Is there a way to name proc rank groups based on values within the group?


So I have multiple continuous variables that I have used proc rank to divide into 10 groups, ie for each observation there is now a "GPA" and a "GRP_GPA" value, ditto for Hmwrk_Hrs and GRP_Hmwrk_Hrs. But for each of the new group columns the values are between 1 - 10. Is there a way to change that value so that rather than 1 for instance it would be 1.2-2.8 if those were the min and max values within the group? I know I can do it by hand using proc format or if then or case in sql but since I have something like 40 different columns that would be very time intensive.


Solution

  • It's not clear from your question if you want to store the min-max values or just format the rank columns with them. My solution below formats the rank column and utilises the ability of SAS to create formats from a dataset. I've obviously only used 1 variable to rank, for your data it will be a simple matter to wrap a macro around the code and run for each of your 40 or so variables. Hope this helps.

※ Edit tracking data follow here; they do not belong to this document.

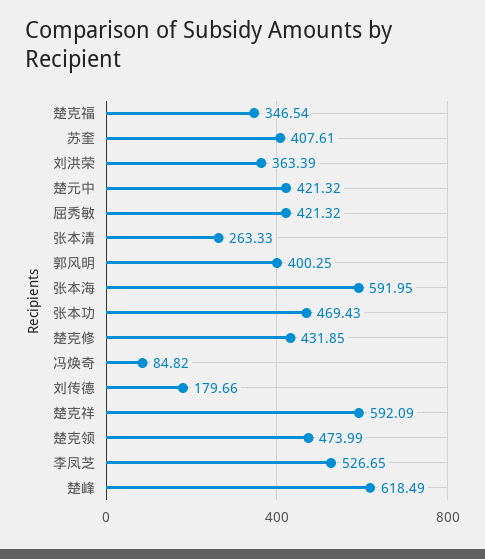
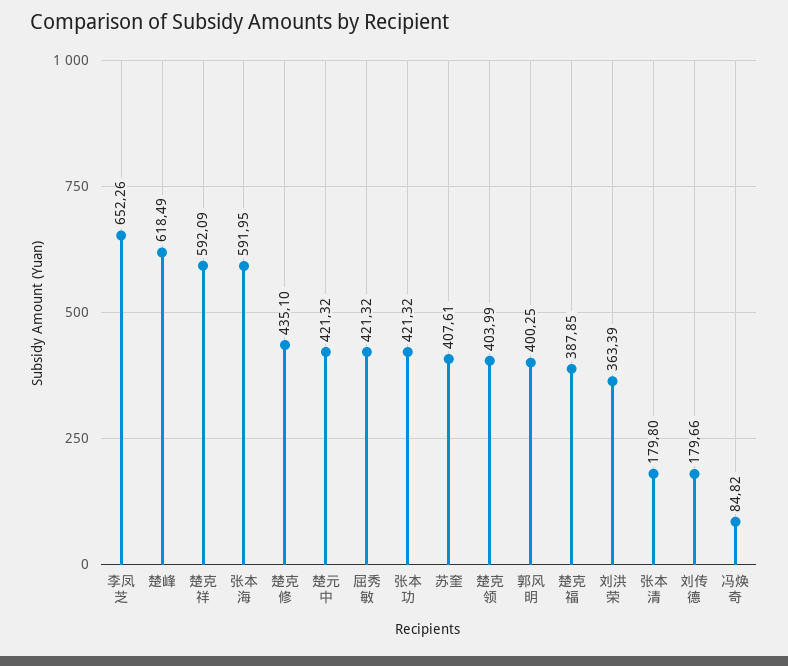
楚克福: 346.54 -> 387.85
张本清: 263.33 -> 179.8
张本功: 469.43 -> 421.32
楚克修: 431.85 -> 435.1
楚克领: 473.99 -> 403.99
李凤芝: 526.65 -> 652.26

    /* create ranked dataset */
    proc rank data=sashelp.steel groups=10 out=want;
    var steel;
    ranks steel_rank;
    run;
    
    /* calculate minimum and maximum values per rank */
    proc summary data=want nway;
    class steel_rank;
    var steel;
    output out=want_min_max (drop=_:) min= max= / autoname;
    run;
    
    /* create dataset with formatted values */
    data steel_rank_fmt;
    set want_min_max (rename=(steel_rank=start));
    retain fmtname 'stl_fmt' type 'N';
    label=catx('-',steel_min,steel_max);
    run;
    
    /* create format from previous dataset */
    proc format cntlin=steel_rank_fmt;
    run;
    
    /* apply formatted value to rank column */
    proc datasets lib=work nodetails nolist;
    modify want;
    format steel_rank stl_fmt10.;
    quit;